Bordeaux vient d'approuver la construction d'un grand data center dédié à l'intelligence artificielle utilisant un supercalculateur pour s'affranchir des géants technologiques américains. Le projet BXIA (Bordeaux IA) a reçu vendredi le feu vert des élus, confirmant le transfert de 20 hectares de terrain au nord de la ville.

Ce vote, soutenu par le maire écologiste de Bordeaux malgré un contexte de campagne municipale tendu, lance officiellement un projet estimé à trois milliards d'euros. L’objectif est de construire un hub numérique capable de concurrencer les infrastructures américaines en termes de puissance de calcul et de stockage. Benjamin Delaux, président de NFU Digital et chef de projet chez Osae Partners, résume l'ambition : « Plutôt que de donner ce pouvoir à un opérateur américain qui en fera ce qu'il veut, nous préférons (…) créer un centre numérique souverain ».
Grande puissance de calcul pour l’Europe
Le site accueillera progressivement six unités de datacenter à partir de 2028. L'ampleur du système est importante : une puissance électrique totale de 380 mégawatts est prévue, soit l'équivalent de 10 % de la capacité de la centrale nucléaire voisine du Blayais.
Sur le plan technique, BXIA vise une puissance de calcul pure de 250 mégawatts. Environ 80 % de cette capacité sera spécifiquement allouée aux opérations d’intelligence artificielle. Les promoteurs du projet espèrent attirer des acteurs attachés à une charte de souveraineté, en tendant notamment la main à Mistral, la société de renseignement française reconnue dans le monde entier. De grands industriels déjà implantés localement, comme Dassault, Thales, Safran ou ArianeGroup, sont également dans le viseur pour rejoindre ce campus technologique. Le financement vise à rassembler principalement des capitaux français et européens.

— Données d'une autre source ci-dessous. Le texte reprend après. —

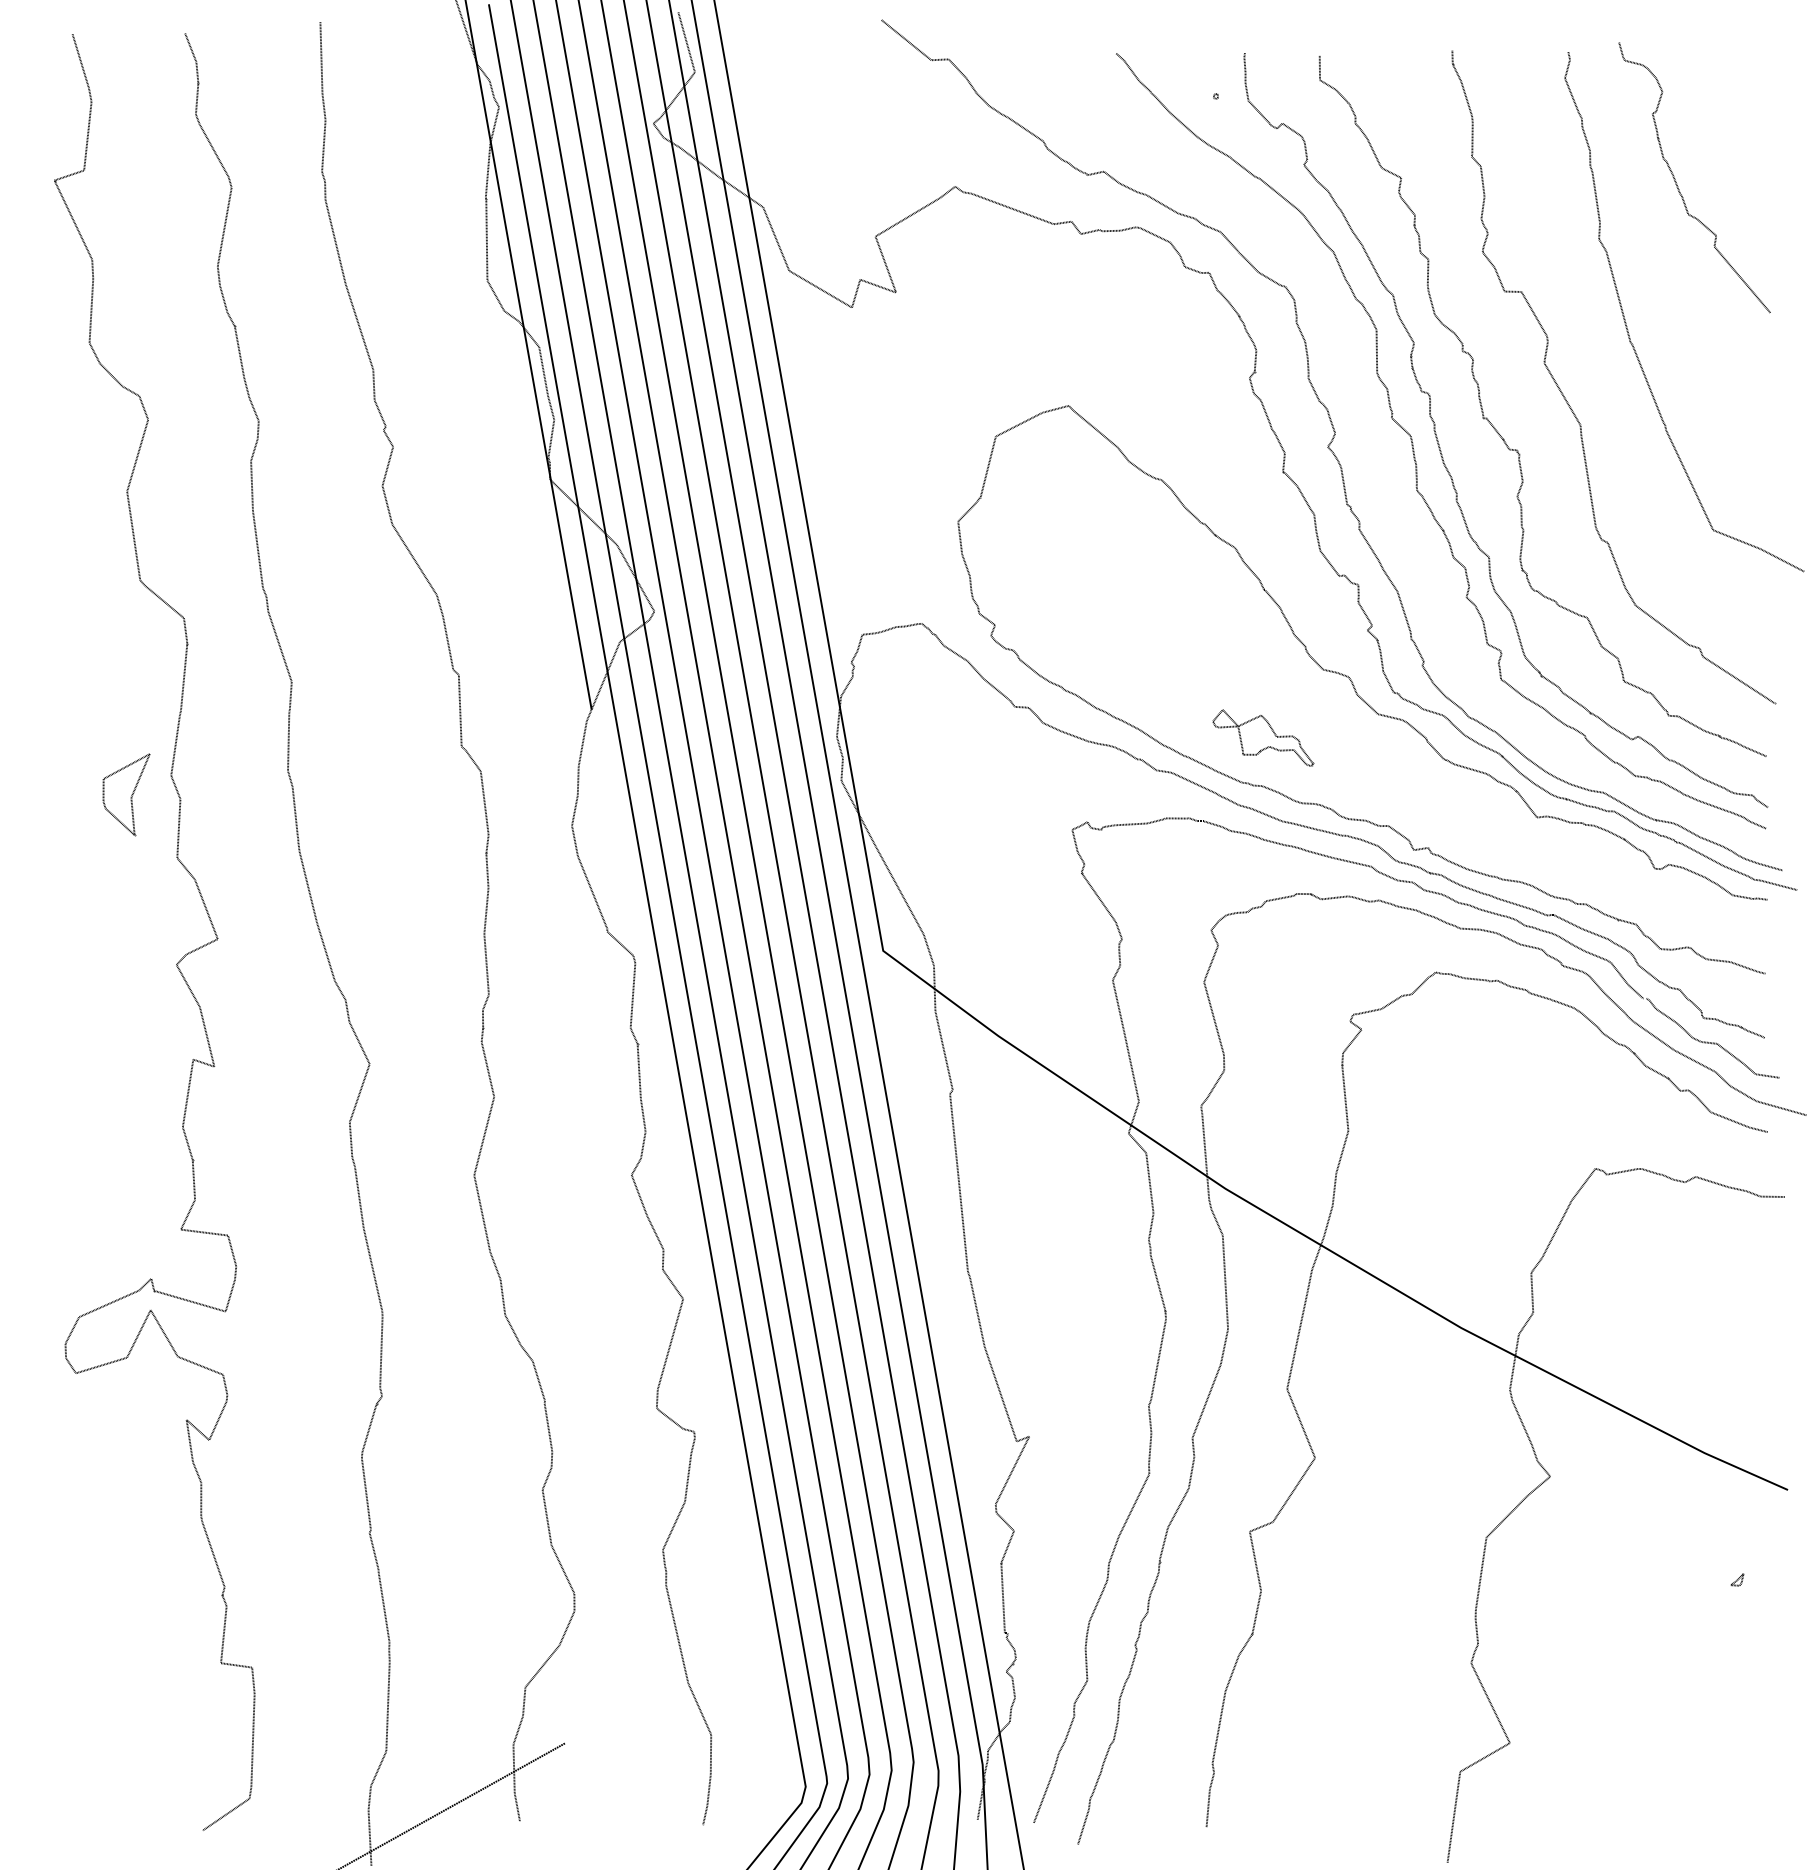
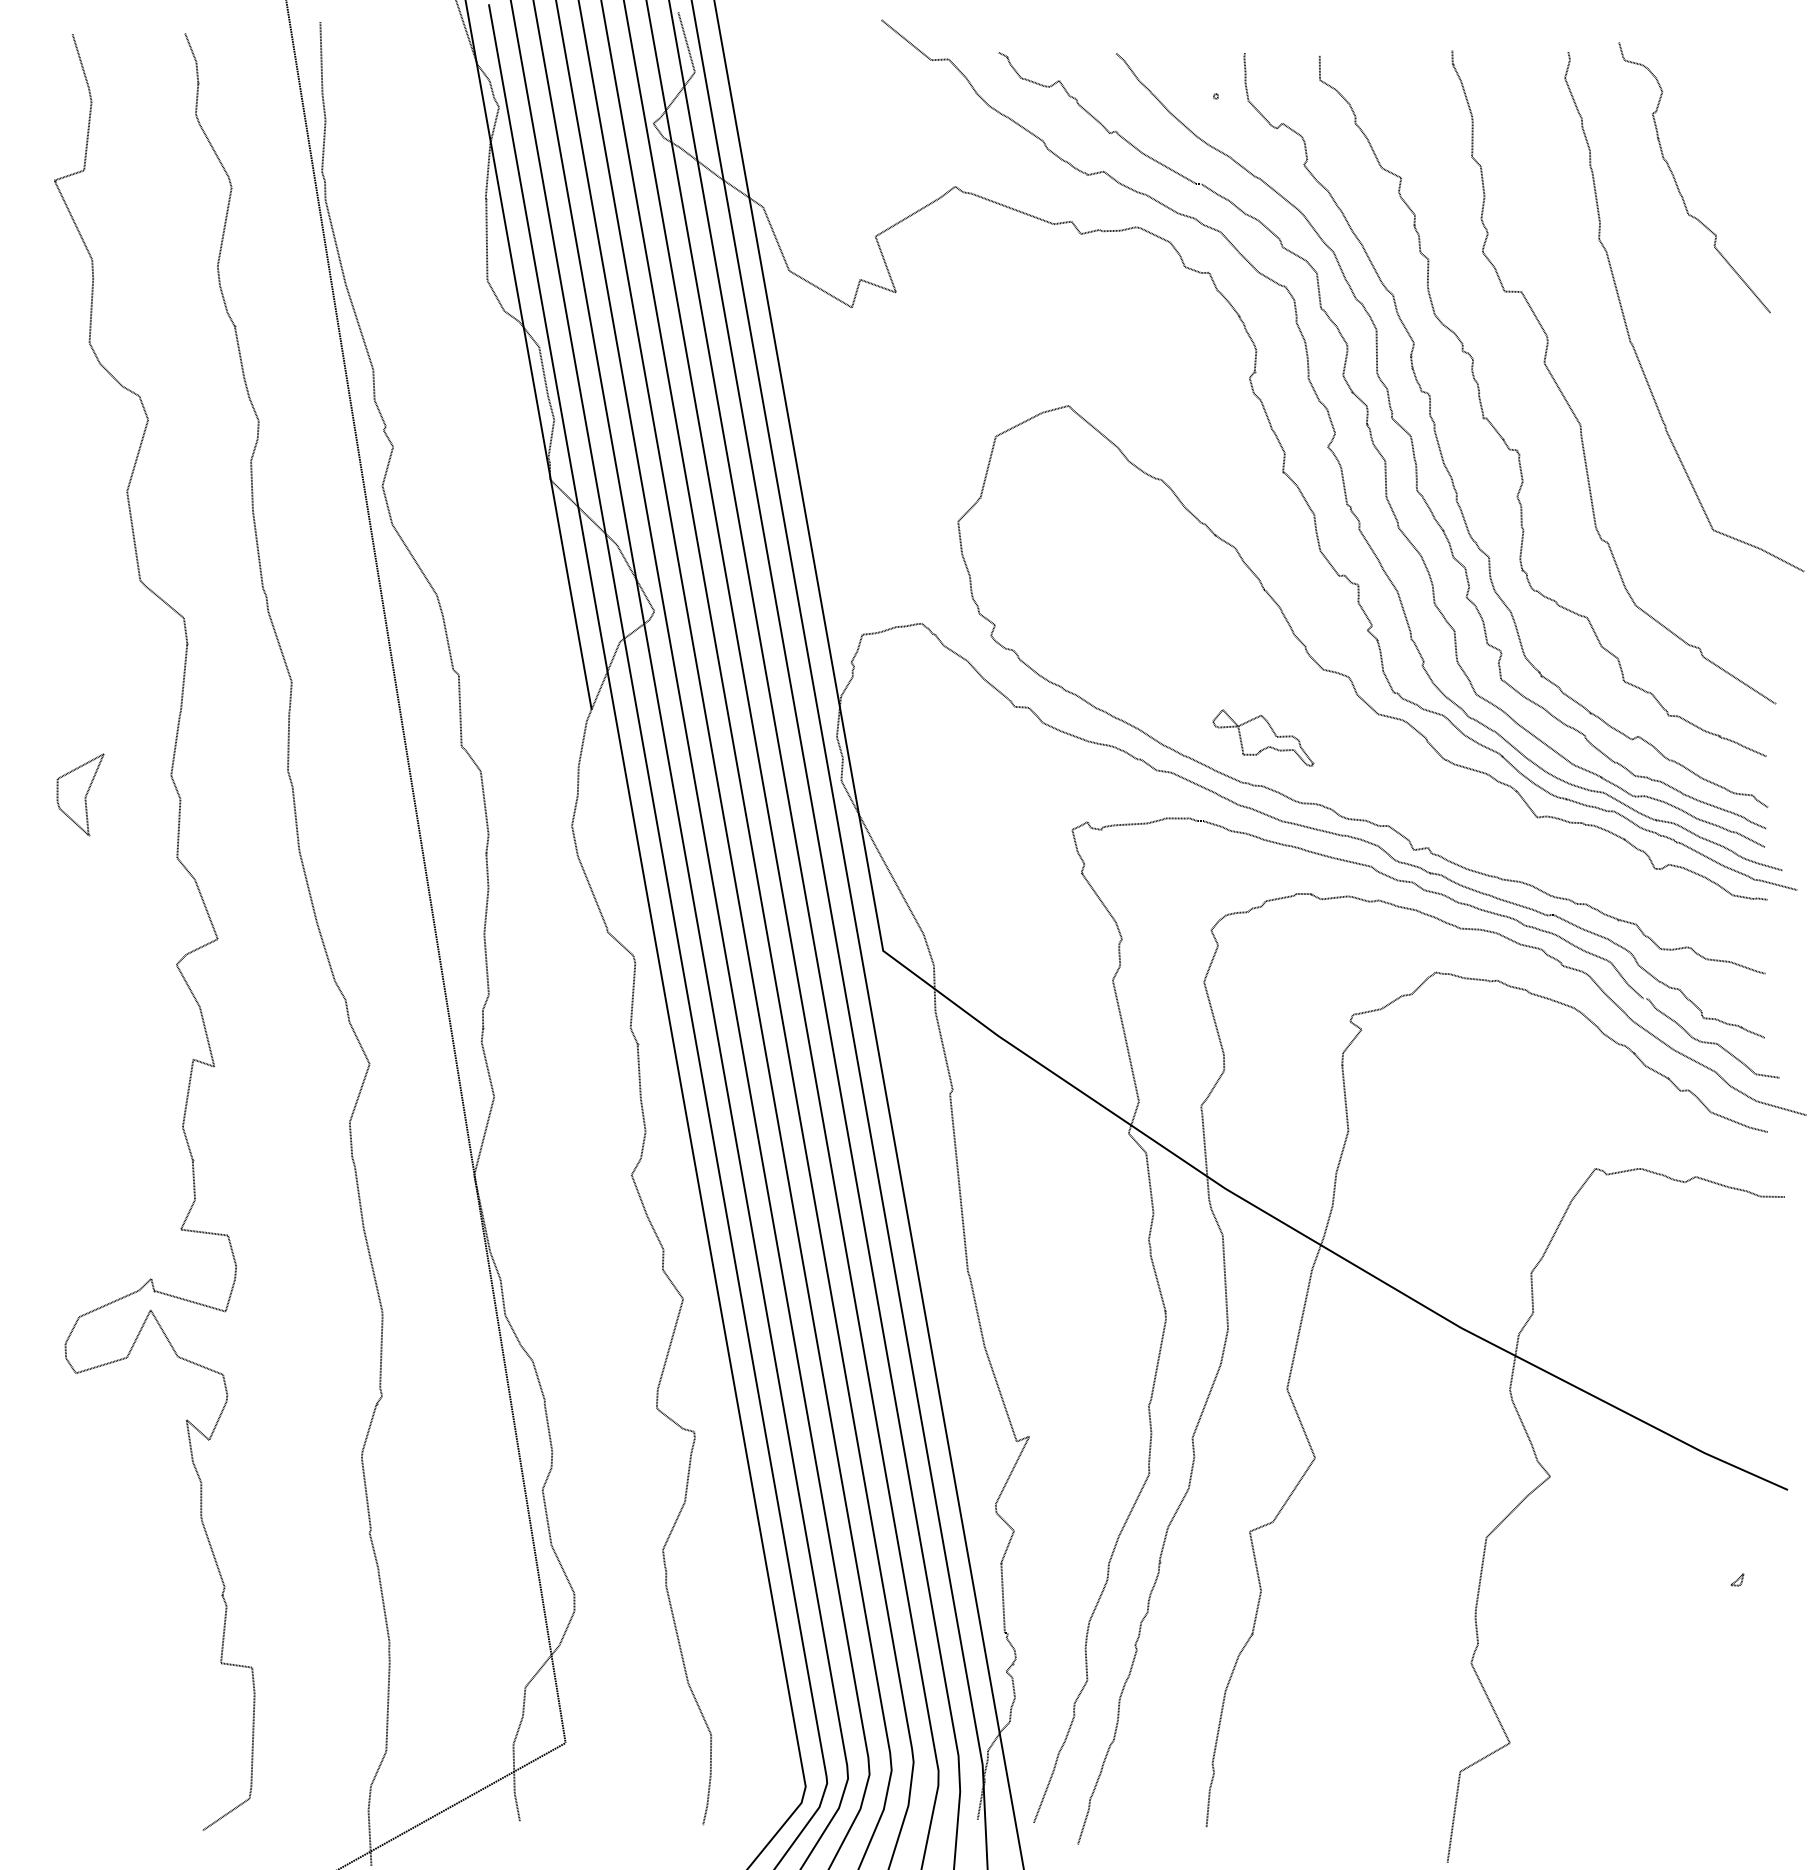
curve at (1379, 451): none -> present
part at (126, 794) position: (126, 794) -> (80, 794)
line at (425, 872): none -> present
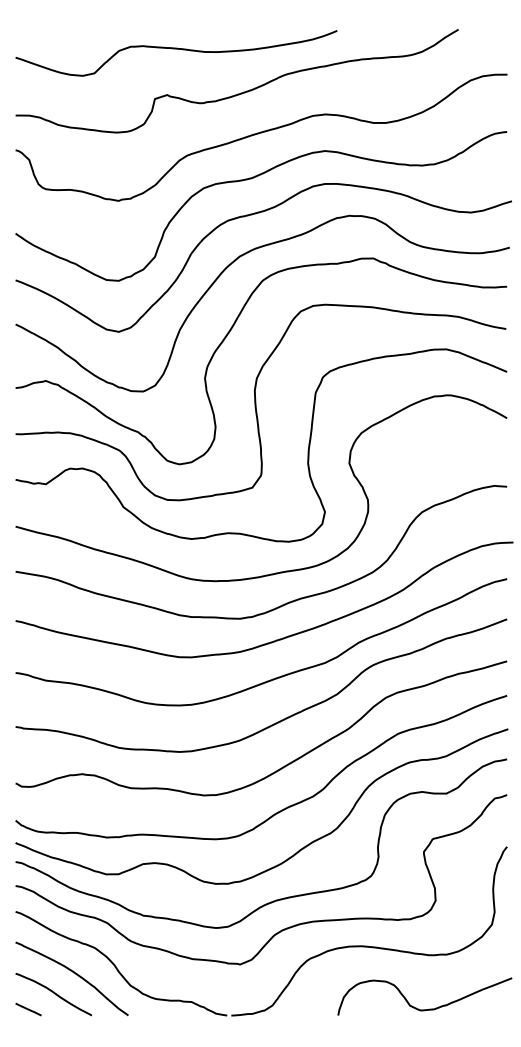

Cette initiative répond à un déséquilibre flagrant : en 2019, 92 % des données occidentales étaient hébergées aux Etats-Unis selon le cabinet Oliver Wyman. Face à cette domination et à l'annonce récente d'Amazon Web Services (AWS) de proposer un cloud souverain en Europe, la France joue la carte de son électricité nucléaire décarbonée pour attirer ces structures énergivores.
Un impact écologique et économique local
Au-delà de la souveraineté numérique, le projet BXIA met en avant les engagements environnementaux de ce site, qualifié de « pionnier ». L'infrastructure profitera du câble transatlantique Amitié, relié aux côtes girondines en 2023. Les promoteurs promettent une gestion exemplaire des ressources :
- Refroidissement des serveurs via un circuit d'eau fermé.
- Réutilisation de la chaleur résiduelle produite pour alimenter les réseaux de chaleur urbains environnants.
- Renaturation partielle du terrain (actuellement un parking).
L'impact économique s'annonce important pour la région, avec la création annoncée de 600 à 1 000 emplois permanents sur le site. Ce projet s'ajoute aux environ 300 datacenters que la France comptait déjà en 2022, principalement concentrés jusqu'à présent en Île-de-France, dans les Hauts-de-France et à Marseille.